#### Исходный текст:
________________________________________

Или: «Гранёное волнами море / в обвалах ночных облаков / в походах / волнам и разрывам / наперерез / с Большой на Малую / в звездный / огненный рейс…»
– пятидесятые-семидесятые – научный сотрудник Музея В. В. Маяковского, сотрудник штатный, но штампами не мыслящий, осознавший – исподволь или внезапно – барометр удушливой атмосферы власти зашкалило, и неприемлемая советофобия рвется наружу – в рокот строк, и Савелий Гринберг в 1973 году репатриируется в Израиль.
Ибо: «В начале было слово / а потом нарушение его…»
(– Савелий, – спрашиваю я у Поэта, – какое самое яркое впечатление у вас на Земле Обетованной за все эти годы?..
– Свобода…Человек должен быть свободен от своего собственного существования… Поэзия связана со свободой… Поэзия – самоосвобождение.)

________________________________________

#### Порядок выполнения:
Продолжите текст о Савелии Гринберге, начав сразу после последней реплики поэта.

#### Показанные данные:
________________________________________

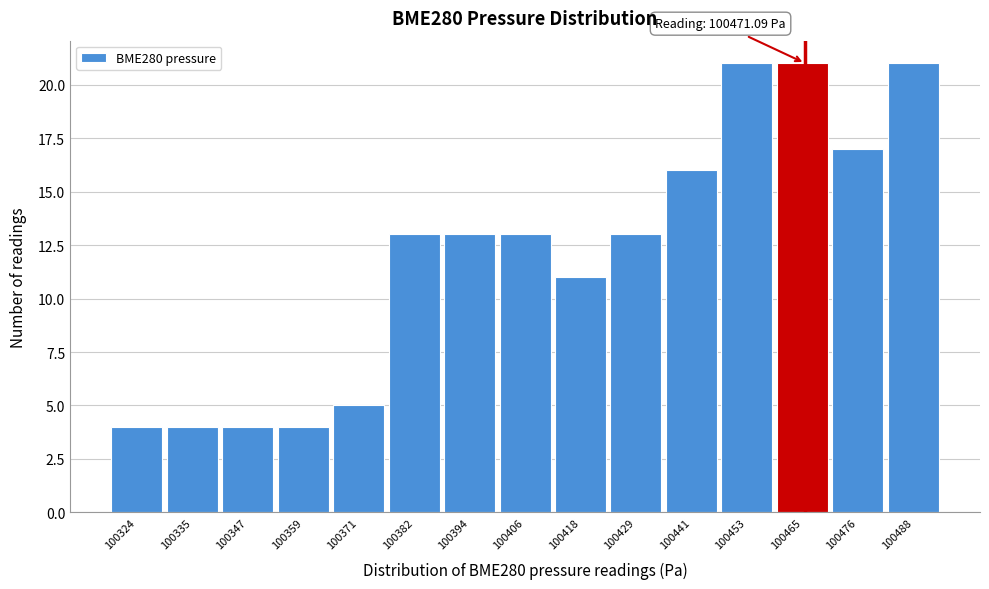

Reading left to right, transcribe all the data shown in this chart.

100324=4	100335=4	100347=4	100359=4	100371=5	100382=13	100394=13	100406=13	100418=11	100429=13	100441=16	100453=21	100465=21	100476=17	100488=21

________________________________________

#### Письменный ответ:
Когда мы, в силу различных обстоятельств, уезжали в Израиль, мы рвали с корнями, по живому, оставляли и единственное любимое дело, и возлюбленных, и друзей, и родных, ощутив опустошенно себя за бортом той прожитой жизни, и лишь спустя время внезапно счастливо осознав – самое дорогое в себе, в раздираемой болью душе мы увезли с собой, пронесли сквозь таможенные турникеты. Савелий Гринберг об этом напрямую не говорит, как и о своей негромкой, глубинной, не декларативной любви к Эрец-Исраэль, где он стал большим, признанным и почитаемым израильским Поэтом.


«ОСЕНИЯ»

Именно так, с ударением на третьем слоге, называется следующий сборник стихотворений Савелия Гринберга, изданный в 1997 году в Москве при подспорье преданных друзей, и через четверть века не вычеркнувших Поэта из памяти.
А он остается верен себе – и по стилю, и по тональности, и по форме стиха, даже в названии вновь неологизм – ОСЕНИЯ, еще более красочный и точный, философский и глубокий, вобравший в сочном слове о с е н ь весь полный спектр нагрузок смысловых: и корень – с е н ь – покров, с глаголом о с е н и т ь – покрывать, как сенью, в знак защиты, покровительства, явленной внезапно мыслью, с причастием счастливым о с е н е н н ы й, и прилагательным о с е н н я я пора. Еще в первой книге Поэта я нежданно обнаружил четыре строки заворожившие: «…Бывало – встретишься в толпе с ней. /Под грохот моря выйдешь к ней, / Была когда-то песня песней, / а нынче осень осеней…» Четверостишие это, словно мост переброшенный, словно чистый ручей, в реку рвущийся исток новой книги «Осения».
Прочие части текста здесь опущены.